Hounds, horses, hunters set off down the road for some faraway field and everyone else more or less followed. When Melrose and Trueblood started off, Diane said, “Good Lord, you two. We’re not going to follow on foot. We’ll take the car.”
Melrose was puzzled. “But, Diane, we won’t be able to follow in a car unless there’s a road that runs beside their route all the way. We’ll lose them.”
“No, we won’t. You drive, Marshall.” She handed him the keys to her car. “You drive so I’ll be free to do this.” She patted the leather bag slung over her shoulder.
“Do what? What is that?”
“Camcorder.” She eased herself into the passenger’s seat of the BMW. “You said I should do some investigative reporting, didn’t you? Well, I’ll need pictures.”
They shrugged and got in the car, Melrose in the backseat.
“Just go straight down to the bottom of this road and then turn left.”
Trueblood turned the key in the ignition and the motor purred into that sort of latent life reserved for BMWs, Jaguars, Porsches and Bentleys. Trueblood accelerated and its purr was a trifle louder, but still a purr. “Nice car, Diane.”
“You should get one.” They drove down the road, turned left and Diane directed, “A little way on and bear to the right-here.”

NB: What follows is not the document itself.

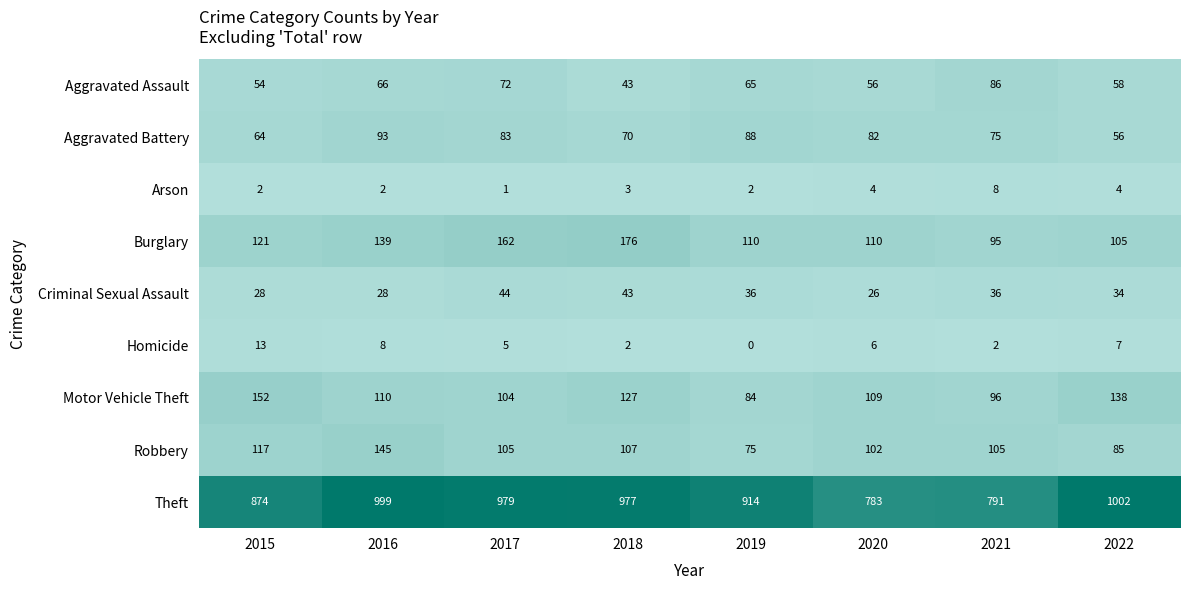

What is the difference between the maximum and second lowest values in the Aggravated Assault series?

32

Melrose leaned on the back of the passenger seat, and said, “Diane, you seem to know where we’re going.”
“Of course. Do you think I’d be out here driving aimlessly if I could be inside the saloon bar at the Horse and Hounds? Here-” She handed Melrose a smallish roll of paper.
He unrolled it to find a nicely detailed map of the route the hunt was taking, showing the local roads that ran near it, the places that one could get out of the car and see it. “This is terrific, Diane. But wouldn’t the hunt be all over the map? Can you predict where the fox will go? Where’d you get it?”

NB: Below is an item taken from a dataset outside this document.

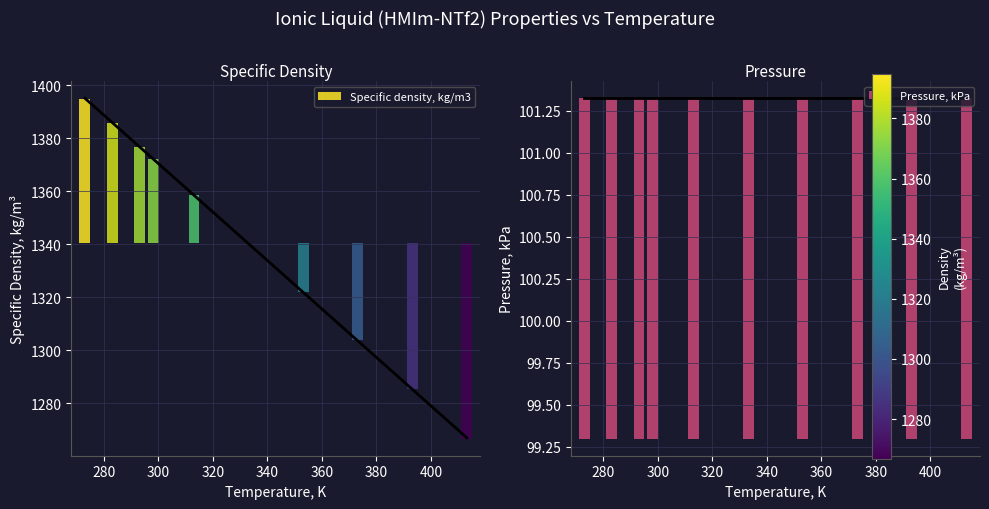

Approximately how many times larger is the value at 413.15 compared to 353.15?

1.0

“From Eugenie St. Cyr-Jones. She seems to think the route is fairly predictable.”
“St. Cyr-Jones? Do we know her?”
“No. She’s the local organizer against FOX. That’s Friends of Xavier.”
“Who’s that? A saint? A cult figure?”
“It’s the fox.”
“Xavier? No,” said Melrose, “the fox is called Reynard.”
“Well, you can’t have FOR as your slogan. People wouldn’t know what it referred to. We’ll see Eugenie St. Cyr-Jones at”-Diane took back the map, ran a red fingernail over the route and stopped-“here, at the low stone wall.”
It put Melrose more in mind of Cluedo than an actual place. Go to the low stone wall. “But why are we meeting this St. Cyr-Jones woman?”
“For the interview. I thought it would best be done in the field. That way you see the hunt run by behind her. Or something like that.”